2017

The Dagstuhl-15512 ArgQuality Corpus
An English corpus for studying the assessment of argumentation quality. It contains 320 online debate portal arguments, annotated for 15 different quality dimensions by three annotators. [zip v1 1mb] [zip v2 1mb]

In version 2, the annotated XMI files have been changed according to a new underlying type system where each quality dimension is represented by an own annotation. This annotation contains not only the majority score of the respective dimension (as in version 1), but also the mean score and the scores of all annotators. We recommend to use version 2.

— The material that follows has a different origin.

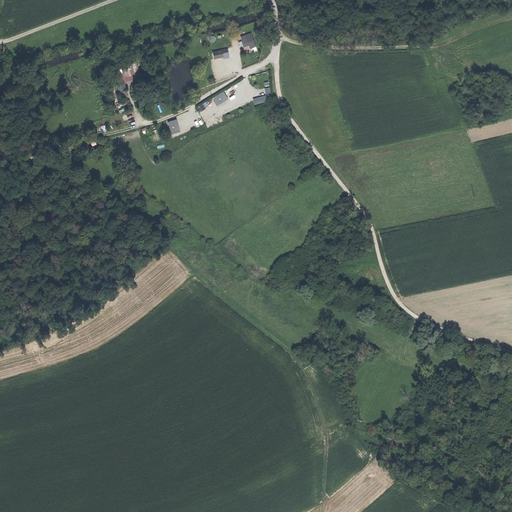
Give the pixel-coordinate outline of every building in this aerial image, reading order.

In case you publish any results related to the Dagstuhl-15512 ArgQuality corpus, please cite our EACL 2017 paper on argumentation quality. [pdf] [bib].

The Webis-ArgRank-17 Dataset
An English benchmark dataset for studying argument relevance. It contains 32 rankings as well a ground-truth argument graph with more than 30,000 argument units. In addition, we provide the source code to reproduce our ranking experiments based on the dataset. [zip 13mb]

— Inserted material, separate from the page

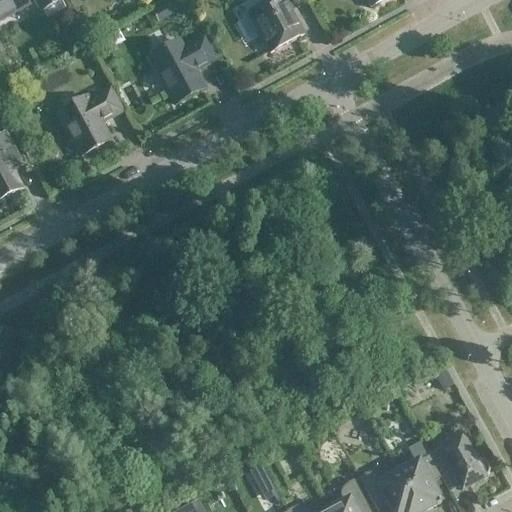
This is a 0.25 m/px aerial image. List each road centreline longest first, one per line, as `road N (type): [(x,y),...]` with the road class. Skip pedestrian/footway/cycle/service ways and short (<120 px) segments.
road 1 (tertiary): [(0,269),(333,87)]
road 2 (residential): [(476,357),(333,87)]
road 3 (tertiary): [(333,87),(461,18)]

In case you publish any results related to the Webis-ArgRank-17 dataset, please cite our EACL 2017 paper on argument relevance. [pdf] [bib]

 

2016

The Webis-Editorials-16 Corpus
An English corpus with 300 news editorials from three online news portals, annotated for the types of all argumentative discourse units. [zip 5mb]

In case you publish any results related to the Webis-Editorials-16 corpus, please cite our COLING 2016 paper on argumentation strategies. [pdf] [bib]

 

2014

The ArguAna TripAdvisor Corpus
An English corpus for studying local sentiment flows and aspect-based sentiment analysis. It contains 2100 hotel reviews balanced with respect to the reviews’ sentiment scores. All reviews are segmented into subsentence-level statements that have then been manually classified as a fact, a positive, or a negative opinion. Also, all hotel aspects mentioned in the reviews have been annotated as such. [zip v1 with software 10mb] [zip v1 8mb] [zip v2 8mb]

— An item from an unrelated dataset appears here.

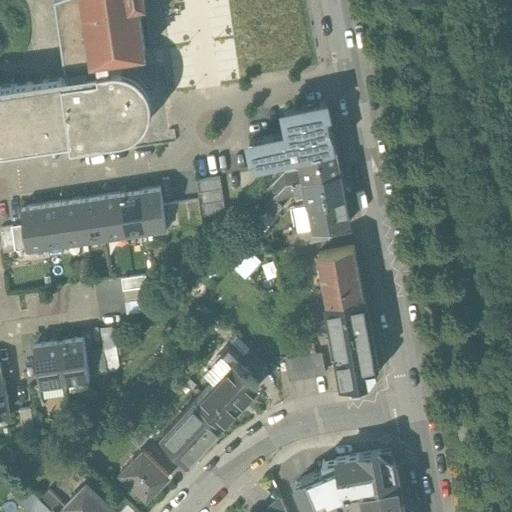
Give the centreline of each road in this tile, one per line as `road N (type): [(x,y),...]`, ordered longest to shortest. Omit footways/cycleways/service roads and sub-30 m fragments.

In addition, we provide nearly 200k further hotel reviews without manual annotations. [zip v1 265mb] [zip v2 265mb]

The corpus is free-to-use for scientific purposes, not for commercial applications. In version 2, the annotated XMI files have been changed according to a new underlying type system that is more easily extendable. Notice that some adaptations of the software of version 1 are necessary to make it work with version 2.

In case you publish any results related to the ArguAna TripAdvisor corpus, please cite our CICLing 2014 paper. [pdf] [bib]